Requirement | Reproduce the entries that follow verbatim, down to the final line.

↓↓↓

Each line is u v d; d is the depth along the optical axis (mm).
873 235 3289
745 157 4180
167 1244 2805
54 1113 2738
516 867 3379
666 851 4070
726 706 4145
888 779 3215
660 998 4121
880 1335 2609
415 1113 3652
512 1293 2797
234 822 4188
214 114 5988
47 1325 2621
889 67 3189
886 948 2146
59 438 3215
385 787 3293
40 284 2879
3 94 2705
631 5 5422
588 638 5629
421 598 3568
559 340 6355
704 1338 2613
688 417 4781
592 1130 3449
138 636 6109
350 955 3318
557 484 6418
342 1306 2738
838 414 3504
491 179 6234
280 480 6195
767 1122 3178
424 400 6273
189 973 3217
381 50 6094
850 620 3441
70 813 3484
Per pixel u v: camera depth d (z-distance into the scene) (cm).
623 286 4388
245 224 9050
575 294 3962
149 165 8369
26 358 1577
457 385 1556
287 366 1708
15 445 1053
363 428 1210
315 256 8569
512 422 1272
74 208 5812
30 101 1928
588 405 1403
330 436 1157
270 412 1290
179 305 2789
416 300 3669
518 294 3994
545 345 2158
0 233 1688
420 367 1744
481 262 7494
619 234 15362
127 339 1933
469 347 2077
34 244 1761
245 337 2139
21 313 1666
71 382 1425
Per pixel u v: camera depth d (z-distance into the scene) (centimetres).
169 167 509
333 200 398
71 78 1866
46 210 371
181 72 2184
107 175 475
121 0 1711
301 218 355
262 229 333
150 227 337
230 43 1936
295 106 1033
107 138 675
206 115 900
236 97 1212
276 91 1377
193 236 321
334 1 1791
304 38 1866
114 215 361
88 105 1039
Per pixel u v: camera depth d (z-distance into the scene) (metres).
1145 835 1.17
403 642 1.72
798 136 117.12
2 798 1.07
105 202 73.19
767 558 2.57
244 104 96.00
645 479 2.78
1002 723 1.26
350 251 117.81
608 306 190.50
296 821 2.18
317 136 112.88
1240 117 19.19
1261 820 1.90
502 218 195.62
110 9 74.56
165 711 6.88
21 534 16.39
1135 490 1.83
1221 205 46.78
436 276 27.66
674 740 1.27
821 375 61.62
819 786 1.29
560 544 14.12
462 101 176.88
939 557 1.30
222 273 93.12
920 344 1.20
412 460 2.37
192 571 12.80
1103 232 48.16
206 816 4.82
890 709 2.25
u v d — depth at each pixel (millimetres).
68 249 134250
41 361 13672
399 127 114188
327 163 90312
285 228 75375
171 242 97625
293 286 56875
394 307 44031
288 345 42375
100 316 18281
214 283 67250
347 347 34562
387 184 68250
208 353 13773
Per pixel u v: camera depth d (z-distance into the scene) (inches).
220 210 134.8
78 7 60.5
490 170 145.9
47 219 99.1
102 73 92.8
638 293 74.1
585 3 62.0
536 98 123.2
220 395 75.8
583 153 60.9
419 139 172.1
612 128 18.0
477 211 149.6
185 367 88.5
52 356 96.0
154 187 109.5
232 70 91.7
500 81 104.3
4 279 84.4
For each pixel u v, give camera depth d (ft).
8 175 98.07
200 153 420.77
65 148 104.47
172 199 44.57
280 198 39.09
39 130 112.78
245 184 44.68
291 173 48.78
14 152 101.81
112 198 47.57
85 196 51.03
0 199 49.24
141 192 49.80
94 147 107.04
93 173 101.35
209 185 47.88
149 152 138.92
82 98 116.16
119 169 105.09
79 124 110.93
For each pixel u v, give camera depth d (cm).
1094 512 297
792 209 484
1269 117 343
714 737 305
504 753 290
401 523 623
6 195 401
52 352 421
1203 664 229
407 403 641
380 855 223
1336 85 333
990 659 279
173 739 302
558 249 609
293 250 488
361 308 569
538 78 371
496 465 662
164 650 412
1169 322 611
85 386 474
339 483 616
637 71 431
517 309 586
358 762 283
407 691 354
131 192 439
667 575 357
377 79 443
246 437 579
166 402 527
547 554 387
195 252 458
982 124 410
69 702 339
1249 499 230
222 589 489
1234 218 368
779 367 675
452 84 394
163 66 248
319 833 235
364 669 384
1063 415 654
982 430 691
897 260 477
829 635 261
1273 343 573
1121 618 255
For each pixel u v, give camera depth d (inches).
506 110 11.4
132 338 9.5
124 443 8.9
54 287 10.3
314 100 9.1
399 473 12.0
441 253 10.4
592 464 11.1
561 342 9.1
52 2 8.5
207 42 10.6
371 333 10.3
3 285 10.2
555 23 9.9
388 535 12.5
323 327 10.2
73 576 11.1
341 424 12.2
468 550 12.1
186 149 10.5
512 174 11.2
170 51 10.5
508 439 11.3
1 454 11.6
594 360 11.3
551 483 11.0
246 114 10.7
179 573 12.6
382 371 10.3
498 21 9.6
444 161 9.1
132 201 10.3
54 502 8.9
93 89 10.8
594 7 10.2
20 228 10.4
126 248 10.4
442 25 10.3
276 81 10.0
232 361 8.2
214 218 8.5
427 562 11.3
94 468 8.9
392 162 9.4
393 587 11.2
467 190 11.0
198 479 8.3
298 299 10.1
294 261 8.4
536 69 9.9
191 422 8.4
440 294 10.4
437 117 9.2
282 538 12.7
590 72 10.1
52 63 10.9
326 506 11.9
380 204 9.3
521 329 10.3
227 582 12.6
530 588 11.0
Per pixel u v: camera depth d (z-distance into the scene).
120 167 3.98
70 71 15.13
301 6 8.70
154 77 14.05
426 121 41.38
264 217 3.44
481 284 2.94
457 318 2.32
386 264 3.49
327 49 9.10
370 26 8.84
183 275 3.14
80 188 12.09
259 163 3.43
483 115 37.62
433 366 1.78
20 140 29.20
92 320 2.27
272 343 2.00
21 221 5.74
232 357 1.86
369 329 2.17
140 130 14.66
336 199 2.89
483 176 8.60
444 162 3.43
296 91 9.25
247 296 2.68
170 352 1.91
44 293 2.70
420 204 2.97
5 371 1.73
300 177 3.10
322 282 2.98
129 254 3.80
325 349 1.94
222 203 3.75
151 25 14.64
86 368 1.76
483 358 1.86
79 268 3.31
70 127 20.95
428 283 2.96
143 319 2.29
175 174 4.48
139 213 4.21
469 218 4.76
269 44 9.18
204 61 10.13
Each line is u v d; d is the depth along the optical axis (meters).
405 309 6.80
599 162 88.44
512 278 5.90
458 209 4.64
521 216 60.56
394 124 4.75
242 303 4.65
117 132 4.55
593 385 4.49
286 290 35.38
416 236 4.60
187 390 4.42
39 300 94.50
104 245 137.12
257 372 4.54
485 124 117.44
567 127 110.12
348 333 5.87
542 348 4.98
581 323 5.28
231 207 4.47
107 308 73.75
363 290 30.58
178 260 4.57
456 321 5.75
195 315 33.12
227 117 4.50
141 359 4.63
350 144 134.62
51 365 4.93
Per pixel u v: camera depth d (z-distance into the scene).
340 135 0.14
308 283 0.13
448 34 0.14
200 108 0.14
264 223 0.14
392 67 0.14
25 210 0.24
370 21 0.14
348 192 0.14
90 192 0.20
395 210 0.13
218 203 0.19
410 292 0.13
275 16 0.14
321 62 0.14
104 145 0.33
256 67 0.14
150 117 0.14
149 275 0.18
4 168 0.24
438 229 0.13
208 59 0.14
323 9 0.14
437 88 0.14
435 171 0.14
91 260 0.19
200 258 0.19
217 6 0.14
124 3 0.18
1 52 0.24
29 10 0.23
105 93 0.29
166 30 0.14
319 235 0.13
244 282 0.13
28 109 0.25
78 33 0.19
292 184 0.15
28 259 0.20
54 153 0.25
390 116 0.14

↑↑↑

Your solution |
Each line is u v d; d is the depth along the optical axis (mm).
873 235 3289
745 157 4180
167 1244 2805
54 1113 2738
516 867 3379
666 851 4070
726 706 4145
888 779 3215
660 998 4121
880 1335 2609
415 1113 3652
512 1293 2797
234 822 4188
214 114 5988
47 1325 2621
889 67 3189
886 948 2146
59 438 3215
385 787 3293
40 284 2879
3 94 2705
631 5 5422
588 638 5629
421 598 3568
559 340 6355
704 1338 2613
688 417 4781
592 1130 3449
138 636 6109
350 955 3318
557 484 6418
342 1306 2738
838 414 3504
491 179 6234
280 480 6195
767 1122 3178
424 400 6273
189 973 3217
381 50 6094
850 620 3441
70 813 3484
Per pixel u v: camera depth d (z-distance into the scene) (cm).
623 286 4388
245 224 9050
575 294 3962
149 165 8369
26 358 1577
457 385 1556
287 366 1708
15 445 1053
363 428 1210
315 256 8569
512 422 1272
74 208 5812
30 101 1928
588 405 1403
330 436 1157
270 412 1290
179 305 2789
416 300 3669
518 294 3994
545 345 2158
0 233 1688
420 367 1744
481 262 7494
619 234 15362
127 339 1933
469 347 2077
34 244 1761
245 337 2139
21 313 1666
71 382 1425
Per pixel u v: camera depth d (z-distance into the scene) (centimetres).
169 167 509
333 200 398
71 78 1866
46 210 371
181 72 2184
107 175 475
121 0 1711
301 218 355
262 229 333
150 227 337
230 43 1936
295 106 1033
107 138 675
206 115 900
236 97 1212
276 91 1377
193 236 321
334 1 1791
304 38 1866
114 215 361
88 105 1039
Per pixel u v: camera depth d (z-distance into the scene) (metres).
1145 835 1.17
403 642 1.72
798 136 117.12
2 798 1.07
105 202 73.19
767 558 2.57
244 104 96.00
645 479 2.78
1002 723 1.26
350 251 117.81
608 306 190.50
296 821 2.18
317 136 112.88
1240 117 19.19
1261 820 1.90
502 218 195.62
110 9 74.56
165 711 6.88
21 534 16.39
1135 490 1.83
1221 205 46.78
436 276 27.66
674 740 1.27
821 375 61.62
819 786 1.29
560 544 14.12
462 101 176.88
939 557 1.30
222 273 93.12
920 344 1.20
412 460 2.37
192 571 12.80
1103 232 48.16
206 816 4.82
890 709 2.25
u v d — depth at each pixel (millimetres).
68 249 134250
41 361 13672
399 127 114188
327 163 90312
285 228 75375
171 242 97625
293 286 56875
394 307 44031
288 345 42375
100 316 18281
214 283 67250
347 347 34562
387 184 68250
208 353 13773
Per pixel u v: camera depth d (z-distance into the scene) (inches).
220 210 134.8
78 7 60.5
490 170 145.9
47 219 99.1
102 73 92.8
638 293 74.1
585 3 62.0
536 98 123.2
220 395 75.8
583 153 60.9
419 139 172.1
612 128 18.0
477 211 149.6
185 367 88.5
52 356 96.0
154 187 109.5
232 70 91.7
500 81 104.3
4 279 84.4
For each pixel u v, give camera depth d (ft).
8 175 98.07
200 153 420.77
65 148 104.47
172 199 44.57
280 198 39.09
39 130 112.78
245 184 44.68
291 173 48.78
14 152 101.81
112 198 47.57
85 196 51.03
0 199 49.24
141 192 49.80
94 147 107.04
93 173 101.35
209 185 47.88
149 152 138.92
82 98 116.16
119 169 105.09
79 124 110.93
For each pixel u v, give camera depth d (cm).
1094 512 297
792 209 484
1269 117 343
714 737 305
504 753 290
401 523 623
6 195 401
52 352 421
1203 664 229
407 403 641
380 855 223
1336 85 333
990 659 279
173 739 302
558 249 609
293 250 488
361 308 569
538 78 371
496 465 662
164 650 412
1169 322 611
85 386 474
339 483 616
637 71 431
517 309 586
358 762 283
407 691 354
131 192 439
667 575 357
377 79 443
246 437 579
166 402 527
547 554 387
195 252 458
982 124 410
69 702 339
1249 499 230
222 589 489
1234 218 368
779 367 675
452 84 394
163 66 248
319 833 235
364 669 384
1063 415 654
982 430 691
897 260 477
829 635 261
1273 343 573
1121 618 255
For each pixel u v, give camera depth d (inches).
506 110 11.4
132 338 9.5
124 443 8.9
54 287 10.3
314 100 9.1
399 473 12.0
441 253 10.4
592 464 11.1
561 342 9.1
52 2 8.5
207 42 10.6
371 333 10.3
3 285 10.2
555 23 9.9
388 535 12.5
323 327 10.2
73 576 11.1
341 424 12.2
468 550 12.1
186 149 10.5
512 174 11.2
170 51 10.5
508 439 11.3
1 454 11.6
594 360 11.3
551 483 11.0
246 114 10.7
179 573 12.6
382 371 10.3
498 21 9.6
444 161 9.1
132 201 10.3
54 502 8.9
93 89 10.8
594 7 10.2
20 228 10.4
126 248 10.4
442 25 10.3
276 81 10.0
232 361 8.2
214 218 8.5
427 562 11.3
94 468 8.9
392 162 9.4
393 587 11.2
467 190 11.0
198 479 8.3
298 299 10.1
294 261 8.4
536 69 9.9
191 422 8.4
440 294 10.4
437 117 9.2
282 538 12.7
590 72 10.1
52 63 10.9
326 506 11.9
380 204 9.3
521 329 10.3
227 582 12.6
530 588 11.0
Per pixel u v: camera depth d (z-distance into the scene).
120 167 3.98
70 71 15.13
301 6 8.70
154 77 14.05
426 121 41.38
264 217 3.44
481 284 2.94
457 318 2.32
386 264 3.49
327 49 9.10
370 26 8.84
183 275 3.14
80 188 12.09
259 163 3.43
483 115 37.62
433 366 1.78
20 140 29.20
92 320 2.27
272 343 2.00
21 221 5.74
232 357 1.86
369 329 2.17
140 130 14.66
336 199 2.89
483 176 8.60
444 162 3.43
296 91 9.25
247 296 2.68
170 352 1.91
44 293 2.70
420 204 2.97
5 371 1.73
300 177 3.10
322 282 2.98
129 254 3.80
325 349 1.94
222 203 3.75
151 25 14.64
86 368 1.76
483 358 1.86
79 268 3.31
70 127 20.95
428 283 2.96
143 319 2.29
175 174 4.48
139 213 4.21
469 218 4.76
269 44 9.18
204 61 10.13
Each line is u v d; d is the depth along the optical axis (meters).
405 309 6.80
599 162 88.44
512 278 5.90
458 209 4.64
521 216 60.56
394 124 4.75
242 303 4.65
117 132 4.55
593 385 4.49
286 290 35.38
416 236 4.60
187 390 4.42
39 300 94.50
104 245 137.12
257 372 4.54
485 124 117.44
567 127 110.12
348 333 5.87
542 348 4.98
581 323 5.28
231 207 4.47
107 308 73.75
363 290 30.58
178 260 4.57
456 321 5.75
195 315 33.12
227 117 4.50
141 359 4.63
350 144 134.62
51 365 4.93
Per pixel u v: camera depth d (z-distance into the scene).
340 135 0.14
308 283 0.13
448 34 0.14
200 108 0.14
264 223 0.14
392 67 0.14
25 210 0.24
370 21 0.14
348 192 0.14
90 192 0.20
395 210 0.13
218 203 0.19
410 292 0.13
275 16 0.14
321 62 0.14
104 145 0.33
256 67 0.14
150 117 0.14
149 275 0.18
4 168 0.24
438 229 0.13
208 59 0.14
323 9 0.14
437 88 0.14
435 171 0.14
91 260 0.19
200 258 0.19
217 6 0.14
124 3 0.18
1 52 0.24
29 10 0.23
105 93 0.29
166 30 0.14
319 235 0.13
244 282 0.13
28 109 0.25
78 33 0.19
292 184 0.15
28 259 0.20
54 153 0.25
390 116 0.14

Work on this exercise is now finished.